# F18D Wiring Diagram



## StupidDog

I replaced the regulator that was "Refurbished" in vietnam. 2 regulators spliced together to make 1.

Burned up a brand new Voltage regulator.
86 bucks down the drain.

Bought the service manual and the parts manual from hoyetractor.com. They claim " If your tractor is a Japanese version (gray market) you will be sent the manual for the closest US model in English. These will be for a tractor with same or similar engines, transmissions, etc. Most are between 90% and 100% identical. 

The wiring diagram falls in that 10 percent range of not matching.

Does anyone have the real F!*D wiring diagram that I can buy?

Thanks
SD


----------



## chrpmaster

Sorry to hear of your problems SD. I have heard of many horror stories of the Vietnam reconditioned tractors. If Hoye tractor doesn't have the correct manual you could try LMTC.

Did you buy this from a dealer? Are they able to help you? Which one did you buy it from? I think it criminal what they have done to these great tractors. Let us know how you're doing with it.

Andy


----------



## StupidDog

Looks like MurrayPublishing.com carries the manuals for the F & FX models. The electrical system diagram looks more like what I have.

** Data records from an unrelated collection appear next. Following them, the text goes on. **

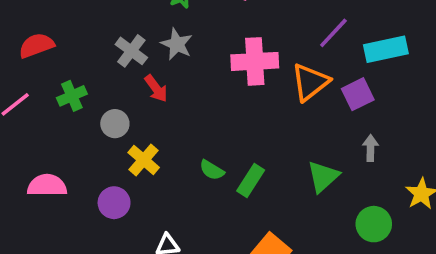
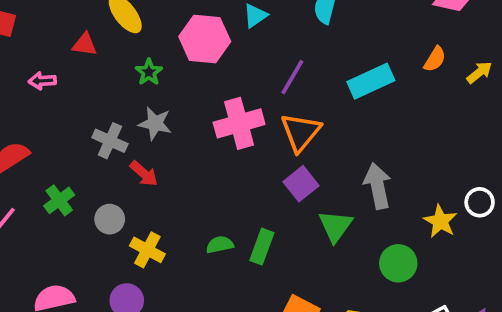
purple line: (333, 33) -> (292, 77), moved
purple square: (358, 94) -> (301, 184), moved
gray arrow: (370, 148) -> (378, 186), size x1.6
green semicircle: (212, 170) -> (220, 245), turned 150

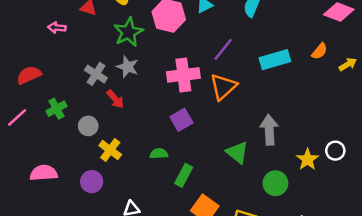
green star: (149, 72) -> (128, 32), size x1.6
purple square: (301, 184) -> (181, 120), moved
green triangle: (335, 226) -> (237, 152), turned -35
green rectangle: (262, 247) -> (184, 175), moved

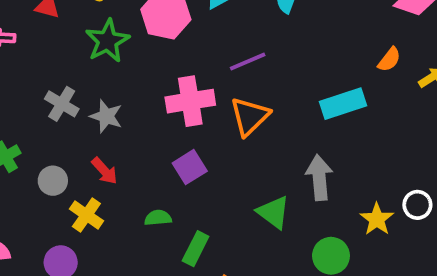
purple line: (223, 49) -> (248, 61), turned 30
cyan rectangle: (275, 60) -> (343, 104), moved
gray star: (128, 67) -> (106, 116), moved
red arrow: (115, 99) -> (104, 171), moved

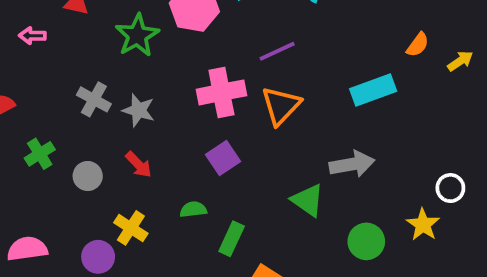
gray arrow: (319, 178) -> (352, 164), turned 87
yellow cross: (86, 215) -> (131, 228), moved
yellow star: (377, 219) -> (423, 225), moved

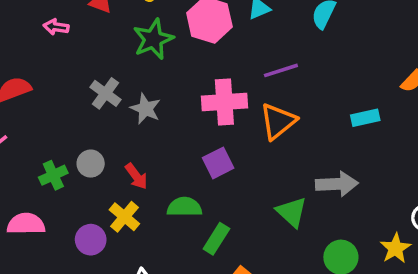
cyan rectangle: (373, 90) -> (365, 118), size x0.7
green cross: (40, 154) -> (53, 175), moved
red arrow: (139, 165) -> (136, 176), moved
green semicircle: (193, 209) -> (184, 207), size x1.4

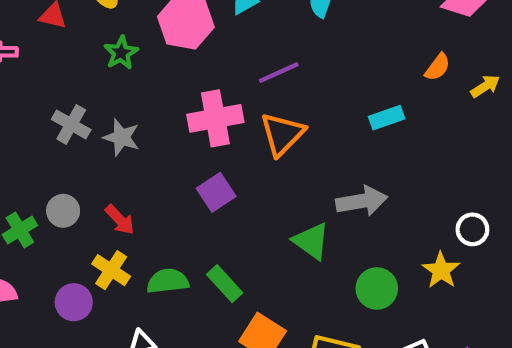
green star: (153, 39) -> (121, 53), size x0.7
green semicircle: (184, 207) -> (168, 281), moved
green rectangle: (216, 239) -> (225, 284), turned -68

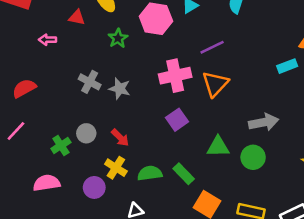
cyan rectangle: (387, 118) -> (287, 66), moved
green triangle: (311, 241) -> (218, 147), moved, turned -35
green circle: (377, 288) -> (253, 157), moved

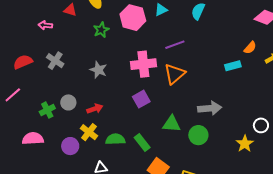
gray cross: (90, 82) -> (55, 61), moved
red arrow: (120, 138) -> (95, 109), turned -70

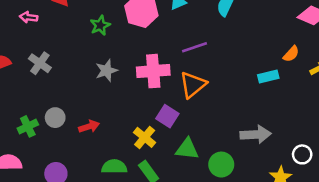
gray star: (98, 70) -> (106, 71), moved, turned 30
purple square: (141, 99) -> (167, 116), moved, turned -30
gray arrow: (210, 108) -> (256, 135), moved
yellow cross: (89, 132) -> (145, 137), moved

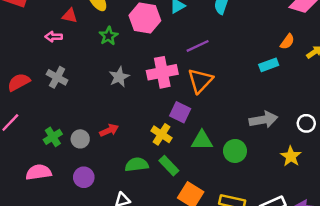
pink arrow: (29, 17) -> (54, 37), moved
gray circle: (55, 118) -> (80, 139), moved
white circle: (302, 154) -> (306, 123), moved

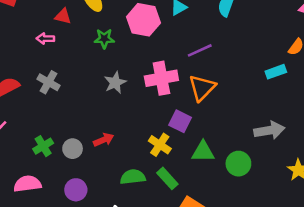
green star: (108, 36) -> (104, 39), turned 30

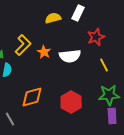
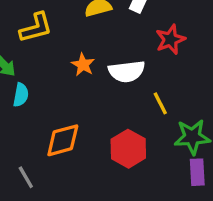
yellow L-shape: (23, 45) -> (36, 28), moved, turned 30
yellow line: (104, 65) -> (160, 103), moved

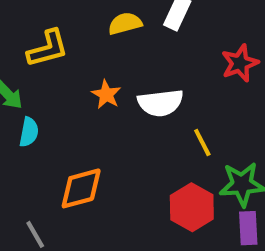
red star: (170, 39) -> (240, 63), moved
red hexagon: (128, 149) -> (192, 207), moved

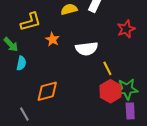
orange star: (106, 94) -> (52, 39), moved
red hexagon: (192, 207) -> (111, 91), moved

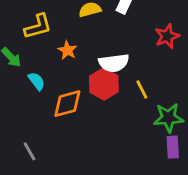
cyan semicircle: (21, 63) -> (37, 81), moved, turned -48
orange diamond: (47, 91) -> (67, 104), moved
red hexagon: (111, 91) -> (104, 84), moved

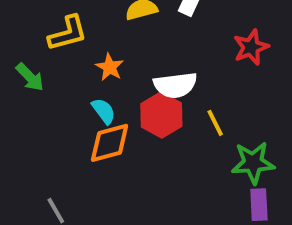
cyan semicircle: (37, 81) -> (104, 111), moved

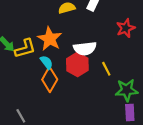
yellow L-shape: (68, 33) -> (25, 48), moved
orange star: (110, 67) -> (50, 39), size x1.6
orange diamond: (110, 143) -> (50, 79), turned -45

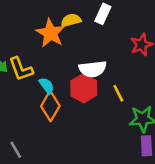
orange star: (50, 39) -> (50, 33), moved
yellow L-shape: (25, 48) -> (21, 69), turned 85

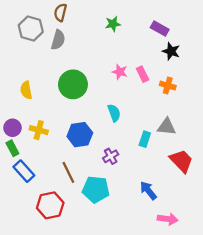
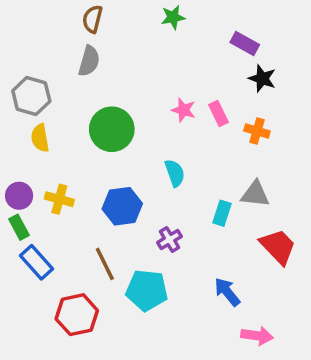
green star: (113, 24) -> (173, 17), moved
gray hexagon: (31, 28) -> (31, 96), moved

Ok, well so now we have got another regulator on the way. With the new diagram hopefully we can get the wire uncrossed.

SD


----------



## mark777

> _Originally posted by StupidDog _
> *Looks like MurrayPublishing.com carries the manuals for the F & FX models. The electrical system diagram looks more like what I have.
> 
> Ok, well so now we have got another regulator on the way. With the new diagram hopefully we can get the wire uncrossed.
> 
> SD *


Here is the REAL F-18 wiring diagram....afraid it's all Japanese, but it's the real deal.

Mark


----------



## StupidDog

Thanks mark,

I bought a used wiring harness. I asked for a harness for a F18D. The one that was delivered is labeled FX18. It pretty much looks the same except it has a couple of connectors that I don't know what they are.

What's the difference between an F and FX model.


----------



## StupidDog

Here is a blow up of the connectors.


----------



## mark777

The FX series tractors have a power-shift transmission. The F is geared.

Although you've supplied excellent pictures....I can't tell which end is which, or what the additional connectors do  

Mark


----------



## StupidDog

*Thanks Ernie*

Installed the new wiring harness complete with regulator. We are getting 13.6 to 14.2 volts to the battery now. How great is that? Not having to jump start the tractor every time that you use it.

We have translated the Japanese version of the wiring harness and will be posting it soon for anyone else that might need that.

SD


----------